2 The only search method that could undercover the euglena in this hierarchy is one that goes to every node in turn and asks the question "do any of the things in this node self-propel?" But such a method of searching renders the hierarchy useless.
3 Taxonomists eventually addressed the problem of the euglena by creating a new kingdom, Protista, which is essentially a dumping ground for small things that aren't quite animals, and aren't quite plants. The creation of this new kingdom has resulted in a host of new difficulties for the taxonomist. This illustrates an important point about classifications that are this complex: changing the hierarchy to address one set of problems tends to create a new set of problems.
4 "Big" or "strong" AI, as opposed to "weak" AI, is artificial intelligence that attempts to fully replicate the mental abilities of human beings. Weak AI, a more recent endeavor, has largely sprung up from the ashes of strong AI's spectacular failure. Weak AI attempts to create a machine that is very good at a single, clearly defined task, such as playing chess. In order for search engines to be able to read and understand the documents they index, they would have to be dramatic examples of strong AI.

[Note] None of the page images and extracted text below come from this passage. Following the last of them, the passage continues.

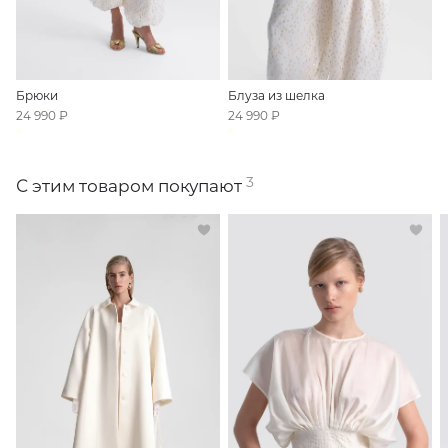
Брюки
Блуза из шелка
24 990 ₽
24 990 ₽
3
С этим товаром покупают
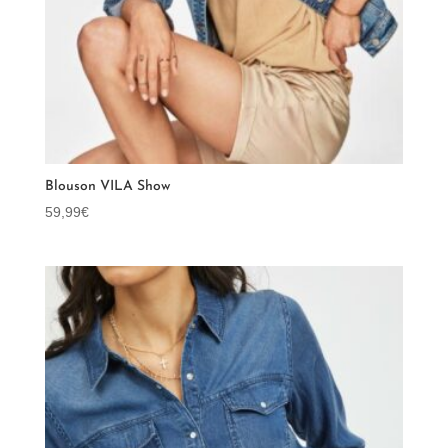
Blouson VILA Show
59,99
€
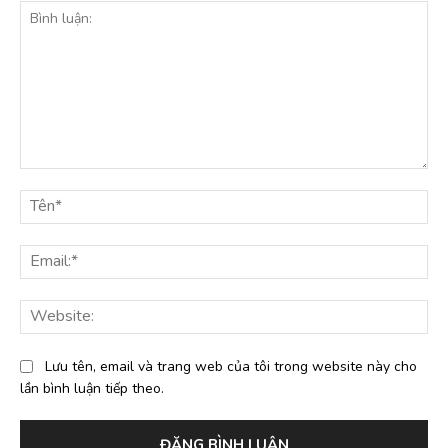
Bình
luận:
Tê
Ema
Web
Lưu tên, email và trang web của tôi trong website này cho
lần bình luận tiếp theo.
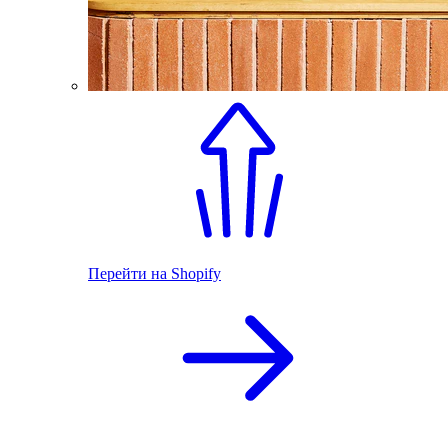
Перейти на Shopify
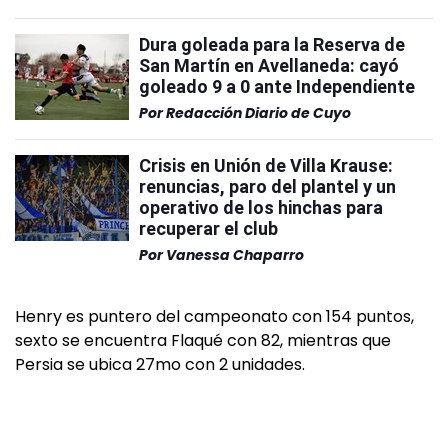
Dura goleada para la Reserva de
San Martín en Avellaneda: cayó
goleado 9 a 0 ante Independiente
Por
Redacción Diario de Cuyo
Crisis en Unión de Villa Krause:
renuncias, paro del plantel y un
operativo de los hinchas para
recuperar el club
Por
Vanessa Chaparro
Henry es puntero del campeonato con 154 puntos,
sexto se encuentra Flaqué con 82, mientras que
Persia se ubica 27mo con 2 unidades.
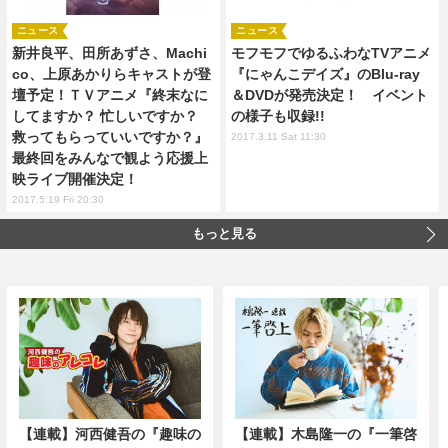
ニュース
ニュース
新井良平、田所あずさ、Machi
モフモフでゆるふわなTVアニメ
co、上原あかりらキャストが登
『にゃんこデイズ』のBlu-ray
壇予定！ＴＶアニメ『終末なに
＆DVDが発売決定！ イベント
してますか？ 忙しいですか？
の様子も収録!!
救ってもらっていいですか？』
2017.3.11 Sat 11:30
最終回をみんなで観よう応援上
映ライブ開催決定！
2017.5.19 Fri 20:30
もっと見る
【連載】河西健吾の『趣味の
【連載】木島隆一の『一筆啓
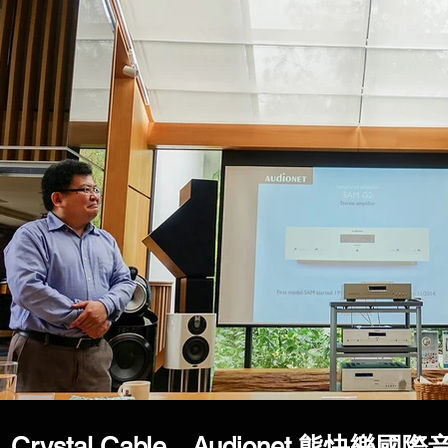
Crystal Cable、Audionet 熊快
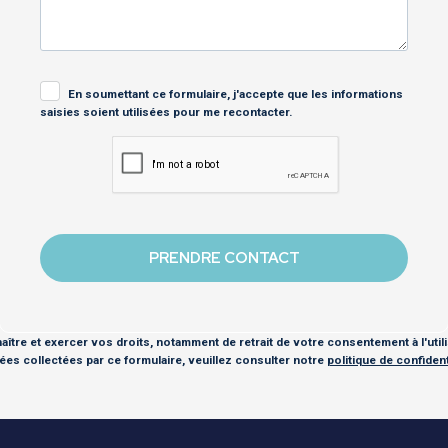
En soumettant ce formulaire, j'accepte que les informations
saisies soient utilisées pour me recontacter.
ître et exercer vos droits, notamment de retrait de votre consentement à l'util
es collectées par ce formulaire, veuillez consulter notre
politique de confidenti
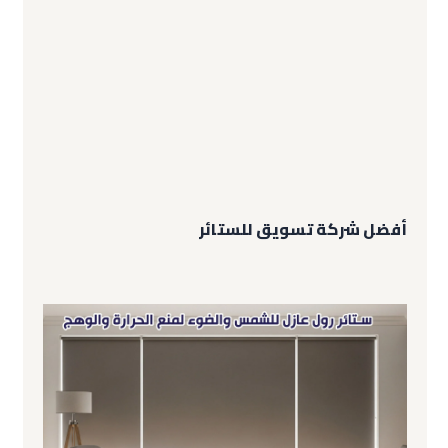
أفضل شركة تسويق للستائر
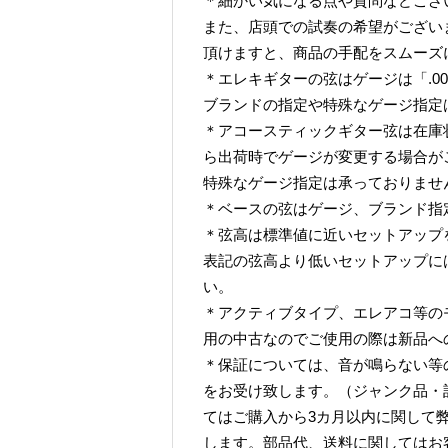
＊細かい気になる点や質問などござ
また、店頭での試奏の希望がござい
頂けますと、商品の手配をスムーズ
＊エレキギターの弦はゲージは「.009-
ブランドの指定や特殊なゲージ指定
＊アコースティックギター弦は在庫
ら出荷時でゲージが変更する場合が
特殊なゲージ指定は承っておりませ
＊ベースの弦はゲージ、ブランド指
＊弦高は標準値に近いセットアップ
表記の弦高より低いセットアップに
い。
＊アクティブタイプ、エレアコ等の
用の中古なのでご使用の際は新品へ
＊保証については、音が鳴らない等
をお受け致します。（ジャンク品・
てはご購入から3カ月以内に関して
します。部品代、送料に関してはお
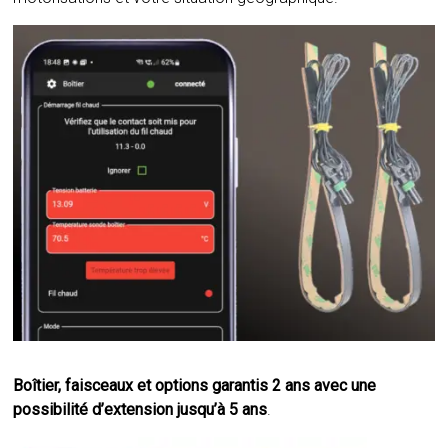
Boîtier, faisceaux et options garantis 2 ans avec une
possibilité d’extension jusqu’à 5 ans
.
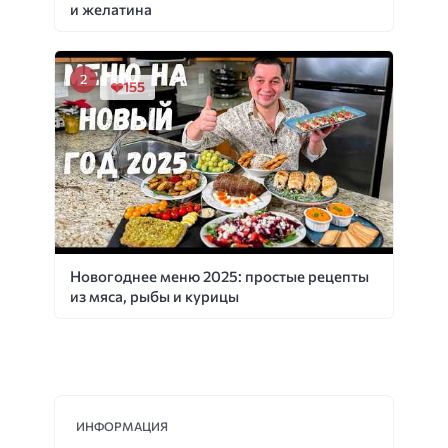
и желатина
155
Новогоднее меню 2025: простые рецепты
из мяса, рыбы и курицы
ИНФОРМАЦИЯ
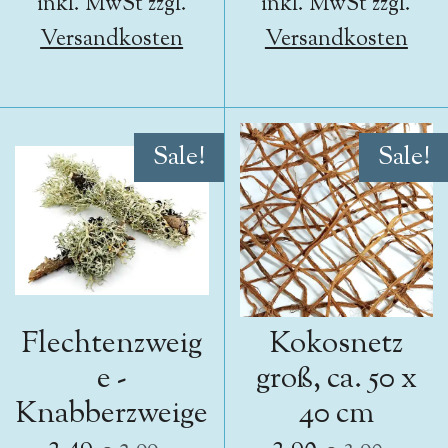
inkl. MwSt zzgl.
inkl. MwSt zzgl.
Versandkosten
Versandkosten
Sale!
Sale!
Flechtenzweig
Kokosnetz
e -
groß, ca. 50 x
Knabberzweige
40 cm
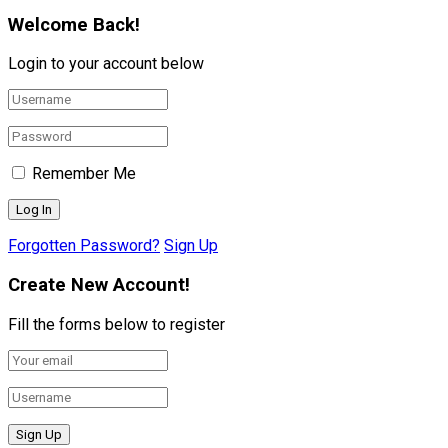
Welcome Back!
Login to your account below
Remember Me
Forgotten Password?
Sign Up
Create New Account!
Fill the forms below to register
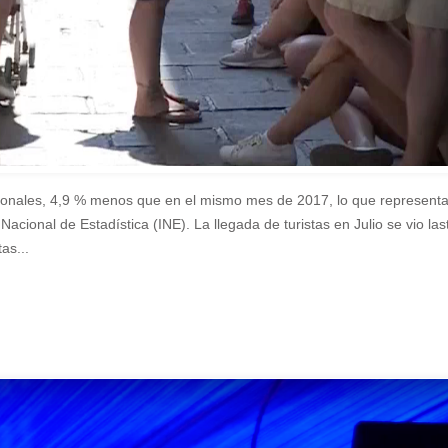
nacionales, 4,9 % menos que en el mismo mes de 2017, lo que represen
acional de Estadística (INE). La llegada de turistas en Julio se vio la
as...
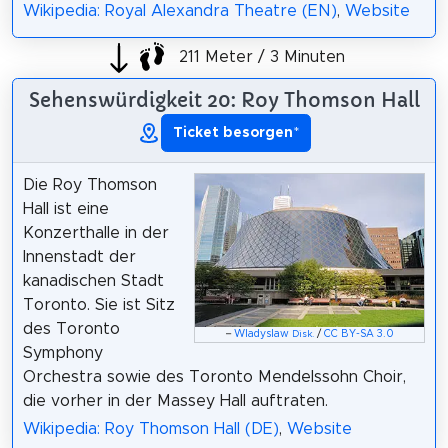
Wikipedia: Royal Alexandra Theatre (EN)
,
Website
211 Meter / 3 Minuten
Sehenswürdigkeit 20: Roy Thomson Hall
Ticket besorgen
*
Die Roy Thomson
Hall ist eine
Konzerthalle in der
Innenstadt der
kanadischen Stadt
Toronto. Sie ist Sitz
des Toronto
–
Wladyslaw
/
CC BY-SA 3.0
Disk.
Symphony
Orchestra sowie des Toronto Mendelssohn Choir,
die vorher in der Massey Hall auftraten.
Wikipedia: Roy Thomson Hall (DE)
,
Website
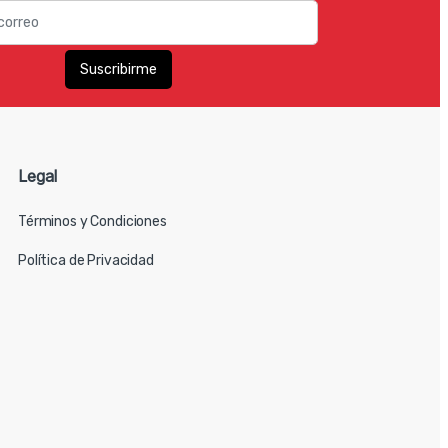
Legal
Términos y Condiciones
Política de Privacidad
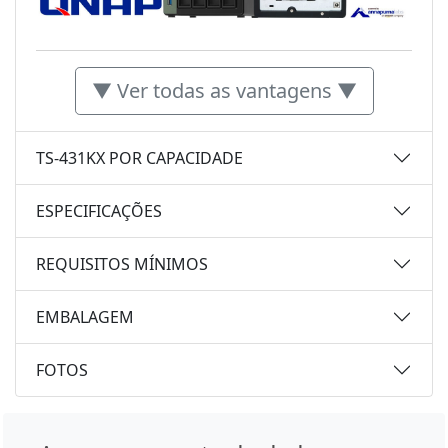
▼ Ver todas as vantagens ▼
TS-431KX POR CAPACIDADE
ESPECIFICAÇÕES
REQUISITOS MÍNIMOS
EMBALAGEM
FOTOS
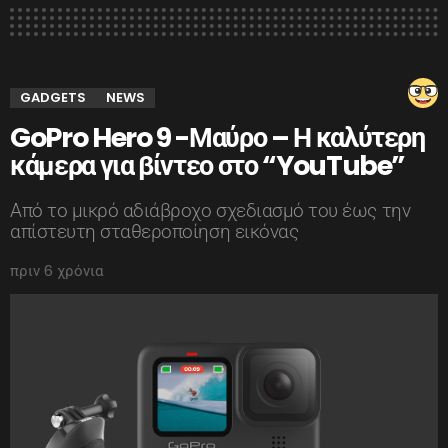
GADGETS
NEWS
GoPro Hero 9 -Μαύρο – Η καλύτερη
κάμερα για βίντεο στο “YouTube”
Από το μικρό αδιάβροχο σχεδιασμό του έως την
απίστευτη σταθεροποίηση εικόνας
πριν 6 χρόνια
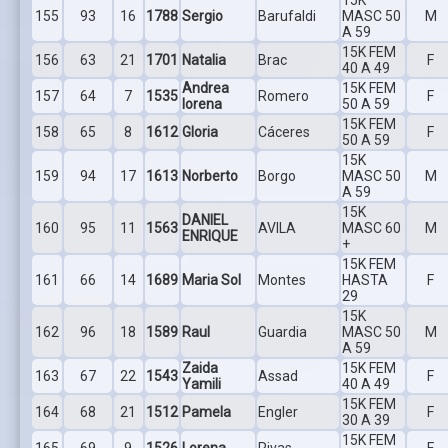
155
93
16
1788
Sergio
Barufaldi
MASC 50
M
A 59
15K FEM
156
63
21
1701
Natalia
Brac
F
40 A 49
Andrea
15K FEM
157
64
7
1535
Romero
F
lorena
50 A 59
15K FEM
158
65
8
1612
Gloria
Cáceres
F
50 A 59
15K
159
94
17
1613
Norberto
Borgo
MASC 50
M
A 59
15K
DANIEL
160
95
11
1563
AVILA
MASC 60
M
ENRIQUE
+
15K FEM
161
66
14
1689
Maria Sol
Montes
HASTA
F
29
15K
162
96
18
1589
Raul
Guardia
MASC 50
M
A 59
Zaida
15K FEM
163
67
22
1543
Assad
F
Yamili
40 A 49
15K FEM
164
68
21
1512
Pamela
Engler
F
30 A 39
15K FEM
165
69
9
1526
Lorena
Rivas
F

5 According to Dreyfus, the central problem facing computers is that they don't have bodies. Without bodies, they cannot acquire the vast amounts of common sense knowledge that humans naturally accumulate through the trial and error experiences that necessarily follow upon being a living being. This sort of knowledge is as basic as: "when [George Washington] was in the Capitol, so was his left foot, and that, when he died, he stayed dead" ( p. 16 ). Without this body of knowledge, a computer cannot hope to understand anything that was written which assumes it, i.e., anything ever written by a person. But the size of this body of common sense knowledge is inconceivably large, so to make it explicit and program it into a computer seems impossible.
7 See http://www.google.com/technology/index.html for a very brief overview of Google's page ranking method.
8 "Isolated" only in the sense that it is isolated from the Star Trek group. It may well be linked in to any number of other groups, with different areas of focus.
9 Klingon is a fictional language, spoken by the alien race of the same name in some Star Trek television shows and movies. The linguist Marc Okrand developed its syntax and vocabulary in 1984.